Part I. Cell Lysate Preparation: Purifying c-Myc fusion proteins from mammalian cells
- Adherent cells: trypsinize cells. Suspension cells: skip this step.
- Collect enough mammalian cells by centrifugation.
- Properly lyse the cell pellet.
- Centrifuge to remove the cell debris.
- Supernatant should be filtered by a 0.45 or 0.22µm filter to prepare for c-Myc column purification.
Part II. Resin Preparation
- Thoroughly suspend the resin by gentle inversion until the Anti-c-Myc-Agarose Affinity Gel is a uniform suspension of gel beads. Transfer an appropriate aliquot of gel slurry into a clean chromatography column and allow the gel bed to drain by gravity. Do not let the gel bed run dry.
- Equilibrate the column by two sequential column volumes of PBS containing 0.5M NaCl.
Part III. c-Myc Fusion Protein Purification
- For smaller volume of cell lysate (100~200ml), pass the cell lysate through the affinity gel column once or multiple times to enhance the binding efficiency. For large volume of cell lysate, add the equilibrated c-Myc resin to the cell lysate and mix gently at room temperature or 4°C for 3 to 5 hours using an overhead mixing device or a stirrer. Then load sample mixture onto a clean chromatography column, allow the resin to settle and drain by gravity. Collect the flow through and test on a SDS-gel to confirm the complete binding of fusion protein to the c-Myc resin. (For very small amount of protein extract (1~2ml), add equilibrated c-Myc resin to the individual tubes with cell extract and gently rock at room temperature or 4°C for 3-5 hours, followed by centrifugation at 2,000 rpm for 2-3 minutes).

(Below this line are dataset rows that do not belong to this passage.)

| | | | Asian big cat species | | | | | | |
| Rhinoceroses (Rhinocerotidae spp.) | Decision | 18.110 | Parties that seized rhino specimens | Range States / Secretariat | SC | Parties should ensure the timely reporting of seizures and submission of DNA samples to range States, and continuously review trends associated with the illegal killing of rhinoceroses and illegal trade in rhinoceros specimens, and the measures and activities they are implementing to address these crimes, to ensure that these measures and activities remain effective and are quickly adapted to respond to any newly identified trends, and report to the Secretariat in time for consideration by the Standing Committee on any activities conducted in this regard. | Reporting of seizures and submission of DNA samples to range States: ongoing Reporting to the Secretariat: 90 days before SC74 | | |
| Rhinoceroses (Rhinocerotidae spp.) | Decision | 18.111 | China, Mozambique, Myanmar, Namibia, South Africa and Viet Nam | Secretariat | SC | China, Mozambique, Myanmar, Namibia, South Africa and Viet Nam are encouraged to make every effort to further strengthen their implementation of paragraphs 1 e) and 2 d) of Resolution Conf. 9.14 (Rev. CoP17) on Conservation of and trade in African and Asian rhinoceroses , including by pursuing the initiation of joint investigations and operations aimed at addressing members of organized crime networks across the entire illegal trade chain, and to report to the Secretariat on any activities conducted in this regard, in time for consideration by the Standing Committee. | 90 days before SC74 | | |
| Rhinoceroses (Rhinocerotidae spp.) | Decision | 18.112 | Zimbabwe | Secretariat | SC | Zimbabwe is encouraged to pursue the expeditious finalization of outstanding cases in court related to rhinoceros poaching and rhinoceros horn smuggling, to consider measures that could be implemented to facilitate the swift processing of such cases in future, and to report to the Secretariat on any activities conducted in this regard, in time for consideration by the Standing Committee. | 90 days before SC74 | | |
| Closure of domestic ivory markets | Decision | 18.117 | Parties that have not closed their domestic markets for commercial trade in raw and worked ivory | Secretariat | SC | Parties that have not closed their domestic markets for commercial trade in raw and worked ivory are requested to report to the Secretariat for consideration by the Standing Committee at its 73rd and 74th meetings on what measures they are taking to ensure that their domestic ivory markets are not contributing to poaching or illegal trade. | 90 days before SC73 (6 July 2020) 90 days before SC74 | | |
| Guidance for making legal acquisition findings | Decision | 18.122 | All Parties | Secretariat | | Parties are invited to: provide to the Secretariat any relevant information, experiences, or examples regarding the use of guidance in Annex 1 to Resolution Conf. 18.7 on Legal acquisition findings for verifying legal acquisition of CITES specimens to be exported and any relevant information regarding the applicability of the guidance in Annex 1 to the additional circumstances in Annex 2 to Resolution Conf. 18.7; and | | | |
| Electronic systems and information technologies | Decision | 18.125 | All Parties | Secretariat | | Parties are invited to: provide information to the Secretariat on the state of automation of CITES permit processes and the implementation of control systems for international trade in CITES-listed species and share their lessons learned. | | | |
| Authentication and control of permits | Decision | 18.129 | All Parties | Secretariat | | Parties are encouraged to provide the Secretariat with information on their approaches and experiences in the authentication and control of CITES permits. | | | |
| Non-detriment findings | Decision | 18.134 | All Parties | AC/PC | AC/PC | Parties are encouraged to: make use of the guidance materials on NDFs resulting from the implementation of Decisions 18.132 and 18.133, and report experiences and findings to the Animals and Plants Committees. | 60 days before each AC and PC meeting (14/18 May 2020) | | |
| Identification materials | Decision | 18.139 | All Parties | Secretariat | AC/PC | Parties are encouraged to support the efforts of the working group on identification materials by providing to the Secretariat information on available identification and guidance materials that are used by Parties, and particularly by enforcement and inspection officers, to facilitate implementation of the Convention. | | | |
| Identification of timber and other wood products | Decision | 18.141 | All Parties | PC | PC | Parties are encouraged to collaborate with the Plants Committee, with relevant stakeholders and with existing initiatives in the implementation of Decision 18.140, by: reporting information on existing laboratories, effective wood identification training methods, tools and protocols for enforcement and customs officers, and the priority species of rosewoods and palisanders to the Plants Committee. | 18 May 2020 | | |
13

- Wash the column by equilibration buffer. Monitor the flow through by Bradford assay. Wash appropriate amount of equilibration buffer until the Bradford assay indicates baseline is met.

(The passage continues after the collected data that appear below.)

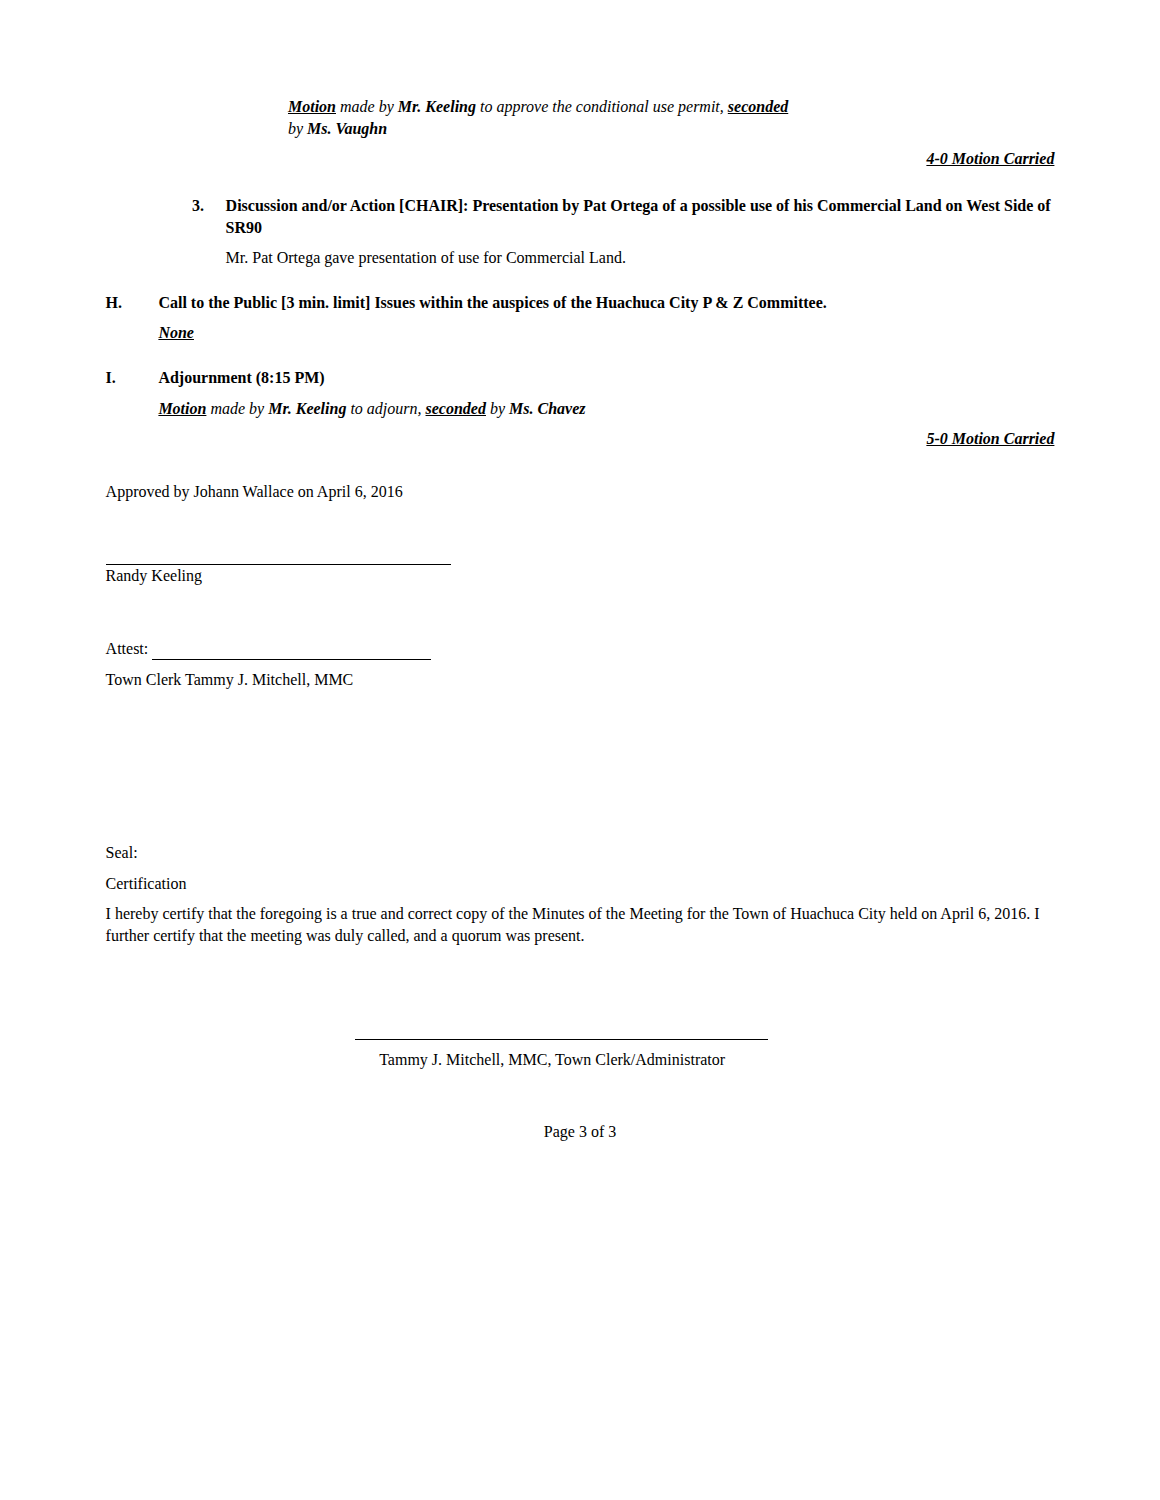Motion made by Mr. Keeling to approve the conditional use permit, seconded
by Ms. Vaughn
4-0 Motion Carried
3.
Discussion and/or Action [CHAIR]: Presentation by Pat Ortega of a possible use of his Commercial Land on West Side of SR90
Mr. Pat Ortega gave presentation of use for Commercial Land.
H.
Call to the Public [3 min. limit] Issues within the auspices of the Huachuca City P & Z Committee.
None
I.
Adjournment (8:15 PM)
Motion made by Mr. Keeling to adjourn, seconded by Ms. Chavez
5-0 Motion Carried
Approved by Johann Wallace on April 6, 2016
Randy Keeling
Attest:
Town Clerk Tammy J. Mitchell, MMC
Seal:
Certification
I hereby certify that the foregoing is a true and correct copy of the Minutes of the Meeting for the Town of Huachuca City held on April 6, 2016. I further certify that the meeting was duly called, and a quorum was present.
Tammy J. Mitchell, MMC, Town Clerk/Administrator
Page 3 of 3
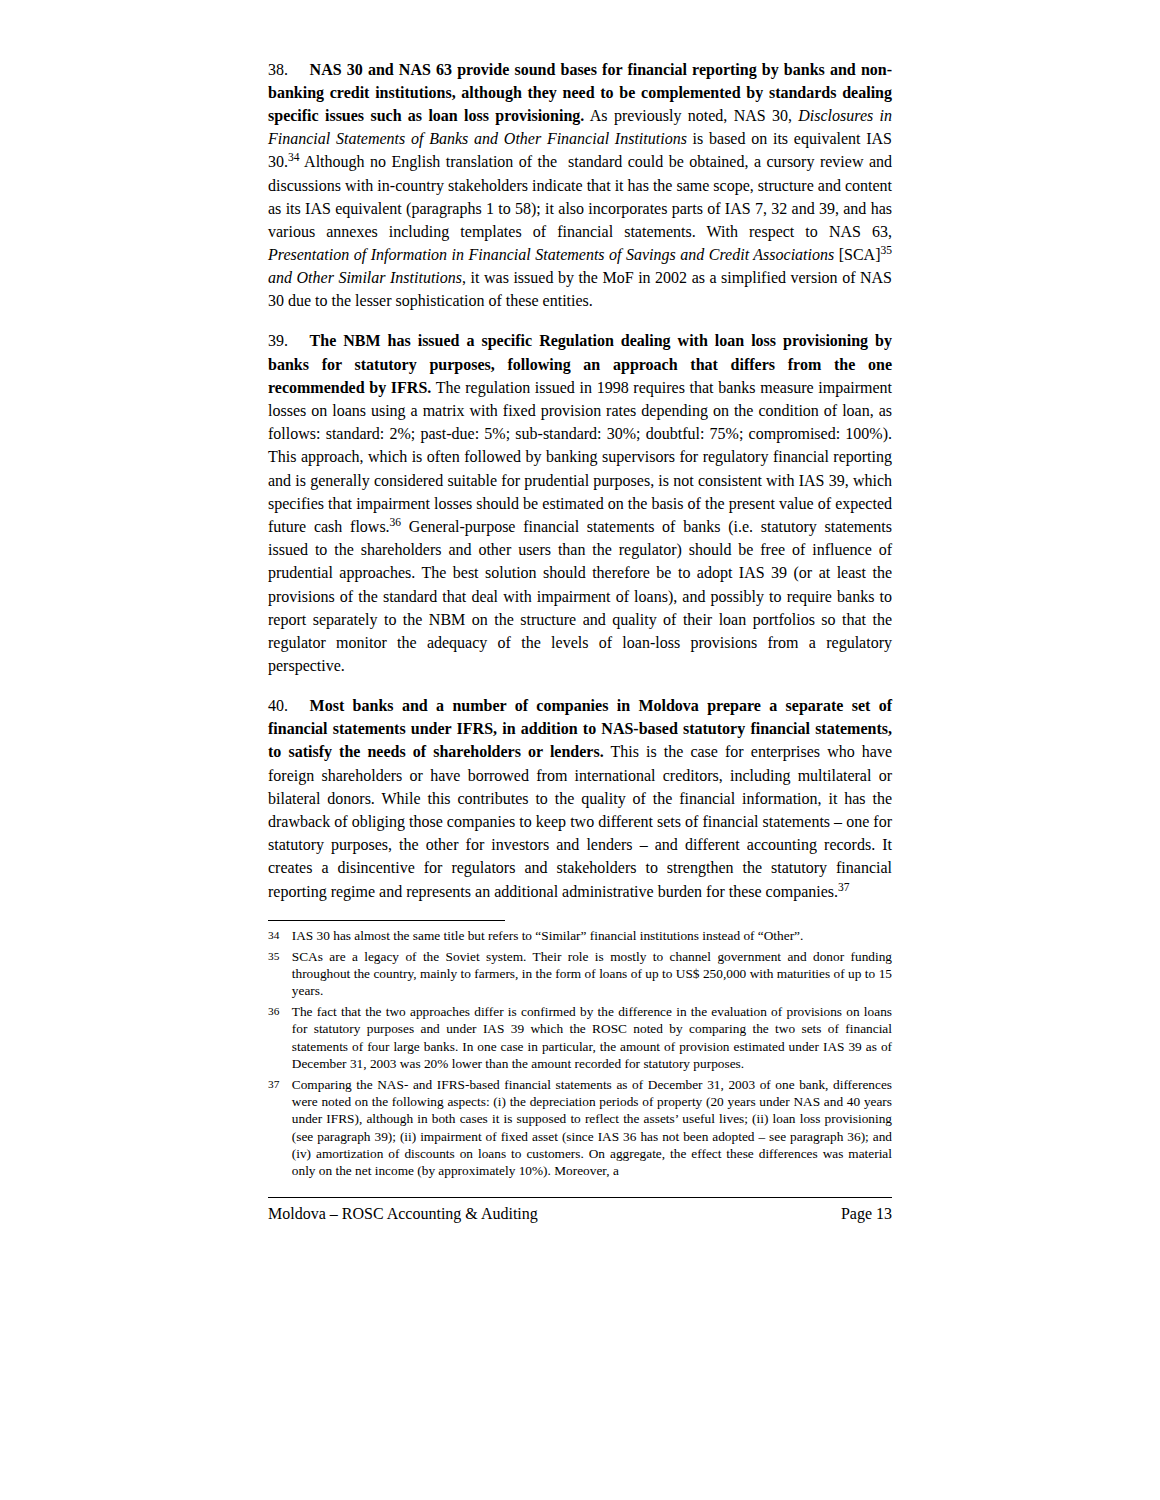38. NAS 30 and NAS 63 provide sound bases for financial reporting by banks and non-banking credit institutions, although they need to be complemented by standards dealing specific issues such as loan loss provisioning. As previously noted, NAS 30, Disclosures in Financial Statements of Banks and Other Financial Institutions is based on its equivalent IAS 30.34 Although no English translation of the standard could be obtained, a cursory review and discussions with in-country stakeholders indicate that it has the same scope, structure and content as its IAS equivalent (paragraphs 1 to 58); it also incorporates parts of IAS 7, 32 and 39, and has various annexes including templates of financial statements. With respect to NAS 63, Presentation of Information in Financial Statements of Savings and Credit Associations [SCA]35 and Other Similar Institutions, it was issued by the MoF in 2002 as a simplified version of NAS 30 due to the lesser sophistication of these entities.
39. The NBM has issued a specific Regulation dealing with loan loss provisioning by banks for statutory purposes, following an approach that differs from the one recommended by IFRS. The regulation issued in 1998 requires that banks measure impairment losses on loans using a matrix with fixed provision rates depending on the condition of loan, as follows: standard: 2%; past-due: 5%; sub-standard: 30%; doubtful: 75%; compromised: 100%). This approach, which is often followed by banking supervisors for regulatory financial reporting and is generally considered suitable for prudential purposes, is not consistent with IAS 39, which specifies that impairment losses should be estimated on the basis of the present value of expected future cash flows.36 General-purpose financial statements of banks (i.e. statutory statements issued to the shareholders and other users than the regulator) should be free of influence of prudential approaches. The best solution should therefore be to adopt IAS 39 (or at least the provisions of the standard that deal with impairment of loans), and possibly to require banks to report separately to the NBM on the structure and quality of their loan portfolios so that the regulator monitor the adequacy of the levels of loan-loss provisions from a regulatory perspective.
40. Most banks and a number of companies in Moldova prepare a separate set of financial statements under IFRS, in addition to NAS-based statutory financial statements, to satisfy the needs of shareholders or lenders. This is the case for enterprises who have foreign shareholders or have borrowed from international creditors, including multilateral or bilateral donors. While this contributes to the quality of the financial information, it has the drawback of obliging those companies to keep two different sets of financial statements – one for statutory purposes, the other for investors and lenders – and different accounting records. It creates a disincentive for regulators and stakeholders to strengthen the statutory financial reporting regime and represents an additional administrative burden for these companies.37
34
IAS 30 has almost the same title but refers to “Similar” financial institutions instead of “Other”.
35
SCAs are a legacy of the Soviet system. Their role is mostly to channel government and donor funding throughout the country, mainly to farmers, in the form of loans of up to US$ 250,000 with maturities of up to 15 years.
36
The fact that the two approaches differ is confirmed by the difference in the evaluation of provisions on loans for statutory purposes and under IAS 39 which the ROSC noted by comparing the two sets of financial statements of four large banks. In one case in particular, the amount of provision estimated under IAS 39 as of December 31, 2003 was 20% lower than the amount recorded for statutory purposes.
37
Comparing the NAS- and IFRS-based financial statements as of December 31, 2003 of one bank, differences were noted on the following aspects: (i) the depreciation periods of property (20 years under NAS and 40 years under IFRS), although in both cases it is supposed to reflect the assets’ useful lives; (ii) loan loss provisioning (see paragraph 39); (ii) impairment of fixed asset (since IAS 36 has not been adopted – see paragraph 36); and (iv) amortization of discounts on loans to customers. On aggregate, the effect these differences was material only on the net income (by approximately 10%). Moreover, a
Moldova – ROSC Accounting & Auditing
Page 13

- Elute the protein by Acid Elution Buffer. Elute into fractions containing appropriate amount of 2M Tris pH 8.0 to immediately neutralize the elute (the exact amount of 2M Tris pH 8.0 should be determined before experiment by testing the pH value of various volume combination of acid elution buffer and 2M Tris pH 8.0). Monitor the eluted protein concentration in the sequential elute aliquots by Bradford Assay or optical absorbance at 280nm. Terminate elution step when baseline is met. Alternatively, the fusion protein can be eluted by adding c-Myc peptide to compete the binding to the affinity resin.
- Run a SDS-gel for all the elute fractions and combine the ones with desired concentration and purity base on the gel result. Dialyze the protein product into appropriate buffer and stored properly.

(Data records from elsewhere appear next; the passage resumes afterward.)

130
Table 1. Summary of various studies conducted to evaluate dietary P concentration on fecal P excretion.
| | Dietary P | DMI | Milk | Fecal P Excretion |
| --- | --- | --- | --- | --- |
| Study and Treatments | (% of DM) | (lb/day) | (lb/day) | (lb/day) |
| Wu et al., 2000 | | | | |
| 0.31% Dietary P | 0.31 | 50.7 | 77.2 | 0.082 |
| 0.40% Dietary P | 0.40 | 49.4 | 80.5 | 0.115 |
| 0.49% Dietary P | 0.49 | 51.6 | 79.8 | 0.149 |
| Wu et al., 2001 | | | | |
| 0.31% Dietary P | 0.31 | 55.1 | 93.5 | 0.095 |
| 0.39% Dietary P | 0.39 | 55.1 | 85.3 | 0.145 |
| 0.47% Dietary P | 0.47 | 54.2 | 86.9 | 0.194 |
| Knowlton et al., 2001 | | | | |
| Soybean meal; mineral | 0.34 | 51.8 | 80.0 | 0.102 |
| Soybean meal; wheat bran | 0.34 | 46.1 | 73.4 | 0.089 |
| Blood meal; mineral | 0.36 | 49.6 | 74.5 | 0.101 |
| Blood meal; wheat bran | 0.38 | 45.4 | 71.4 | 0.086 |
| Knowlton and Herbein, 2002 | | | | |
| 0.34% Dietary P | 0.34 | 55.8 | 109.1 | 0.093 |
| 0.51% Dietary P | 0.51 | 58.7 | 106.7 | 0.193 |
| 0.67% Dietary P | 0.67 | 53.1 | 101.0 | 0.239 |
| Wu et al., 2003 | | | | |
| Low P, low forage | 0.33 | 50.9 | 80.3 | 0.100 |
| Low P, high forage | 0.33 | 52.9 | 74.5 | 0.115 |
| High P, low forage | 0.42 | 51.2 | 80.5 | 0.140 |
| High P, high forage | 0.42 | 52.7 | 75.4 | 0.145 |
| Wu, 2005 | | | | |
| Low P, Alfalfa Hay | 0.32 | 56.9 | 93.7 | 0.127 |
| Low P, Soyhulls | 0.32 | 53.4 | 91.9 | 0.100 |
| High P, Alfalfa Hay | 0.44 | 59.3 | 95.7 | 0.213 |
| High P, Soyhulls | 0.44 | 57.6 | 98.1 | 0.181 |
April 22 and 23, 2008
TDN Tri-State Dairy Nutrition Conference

Part IV. c-Myc Affinity Gel Regeneration and Storage
- Wash the resin with at least five column volume of high-salt buffer to remove any residual protein retained on the resin after elution.
- Re-equilibrate the resin with at least five column volumes of PBS/0.5M NaCl for immediate usage. If not used immediately, wash the resin by two column volumes of PBS, then store in sufficient amount of PBS/0.09% azide at 4°C. The resin can be used for up to 10 times without any obvious loss of binding capacity.